No se necesita mucho espacio para crear un jardín polinizador; de hecho, con solo unas pocas macetas con flores, se puede atraer a la zona a criaturas beneficiosas como abejas y mariposas.

Cómo crear un jardín polinizador

Los polinizadores se alimentan del néctar y el polen de las flores. Designe una sección del jardín exclusivamente para un jardín polinizador lleno de una gran variedad de hierbas, árboles, arbustos y flores silvestres. Busque un lugar que reciba al menos seis horas de sol al día.

Si su espacio es limitado, considere la posibilidad de cultivar las plantas del jardín polinizador en macetas llenas de tierra rica y bien drenada.

Asegúrese de proporcionar fuentes de agua para los polinizadores.

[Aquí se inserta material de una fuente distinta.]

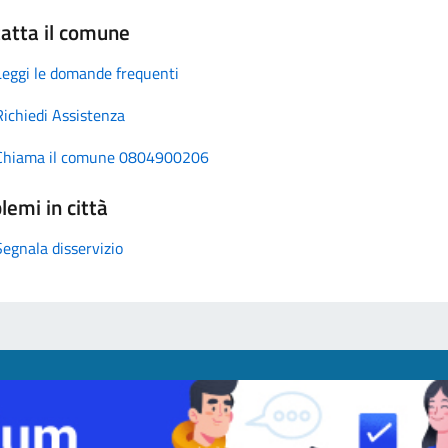
atta il comune
Leggi le domande frequenti
Richiedi Assistenza
Chiama il comune 0804900206
lemi in città
Segnala disservizio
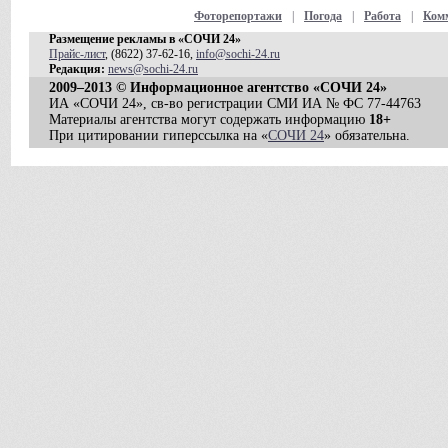
Фоторепортажи
|
Погода
|
Работа
|
Ком
Размещение рекламы в «СОЧИ 24»
Прайс-лист
, (8622) 37-62-16,
info@sochi-24.ru
Редакция:
news@sochi-24.ru
2009–2013 © Информационное агентство «СОЧИ 24»
ИА «СОЧИ 24», св-во регистрации СМИ ИА № ФС 77-44763
Материалы агентства могут содержать информацию
18+
При цитировании гиперссылка на «
СОЧИ 24
» обязательна.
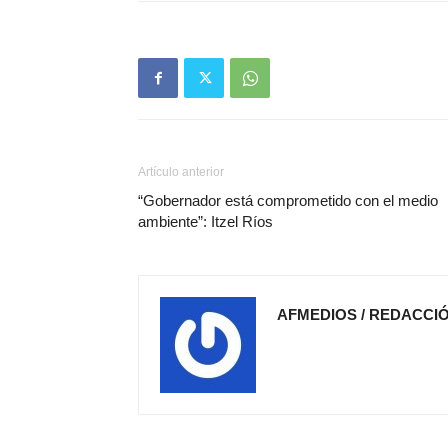
Artículo anterior
“Gobernador está comprometido con el medio
ambiente”: Itzel Ríos
AFMEDIOS / REDACCI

Por ejemplo, a muchos polinizadores, como las mariposas, les gusta reunirse y beber agua en charcos poco profundos, charcos de barro o bebederos para pájaros.

Investigue las especies de polinizadores autóctonas de su zona y averigüe qué plantas y elementos del hábitat necesitan estas criaturas para prosperar y reproducirse.

Utilice tantas plantas autóctonas como sea posible. Las plantas autóctonas se adaptan bien a las necesidades de las especies de polinizadores autóctonas. De hecho, muchas de estas criaturas dependen de ellas. Tanto si utiliza plantas autóctonas como no autóctonas, debe elegir entre una amplia gama de formas y tamaños de flores que se adapten a las preferencias alimenticias de una gran variedad de polinizadores.

Dado que los polinizadores tienen diferentes necesidades durante las distintas etapas de su ciclo de vida, mantener la diversidad hará que el jardín polinizador sea más atractivo. Por ejemplo, cuanta mayor variedad de plantas tenga, más polinizadores atraerá el jardín. Las plantaciones diversas también son más propensas a atraer insectos y aves beneficiosos, en contraposición a las plagas dañinas. Incluya flores que florezcan durante todas las estaciones para adaptarse a las diferentes preferencias, así como para proporcionar fuentes de polen y néctar durante las diferentes etapas del ciclo de vida. Por ejemplo, proporcione aquellas que ofrezcan tanto fuentes de alimento como refugio desde principios de primavera hasta el invierno.

Atraiga las necesidades de los polinizadores a través del color, la fragancia y la forma de las flores. El color de una flor suele indicar a estas criaturas que se detengan. Por ejemplo, las mariposas se sienten atraídas por el rojo, el naranja y el amarillo, mientras que los colibríes prefieren el rojo, el fucsia y el morado. Las flores fragantes atraen a muchos polinizadores, incluidos los que solo salen por la noche, como las polillas y los murciélagos.

La forma de una flor también es importante para la polinización. Por ejemplo, las mariposas necesitan posarse antes de alimentarse y suelen preferir las flores planas y abiertas. Las flores tubulares ayudan a atraer a los polinizadores con picos y lenguas largos, como los colibríes.

Mantenga a los polinizadores a salvo proporcionándoles y construyendo estructuras de anidación que les den la bienvenida al jardín polinizador.

Nunca utilice pesticidas ni herbicidas de ningún tipo en el jardín polinizador ni en sus alrededores. Incluso los pesticidas orgánicos pueden ser potencialmente dañinos para los polinizadores, y los herbicidas pueden acabar con algunas de las plantas alimenticias más importantes para ellos.

Las plantas y la fauna silvestre van de la mano. Las plantas se benefician al atraer polinizadores a sus flores. Los polinizadores se benefician de los recursos alimenticios de las plantas, y la polinización es una parte esencial de un ecosistema saludable. Sin ella, la mayoría de las plantas no podrían producir frutos ni semillas. Si no fuera por las flores y los polinizadores, no podríamos disfrutar de los frutos de su trabajo.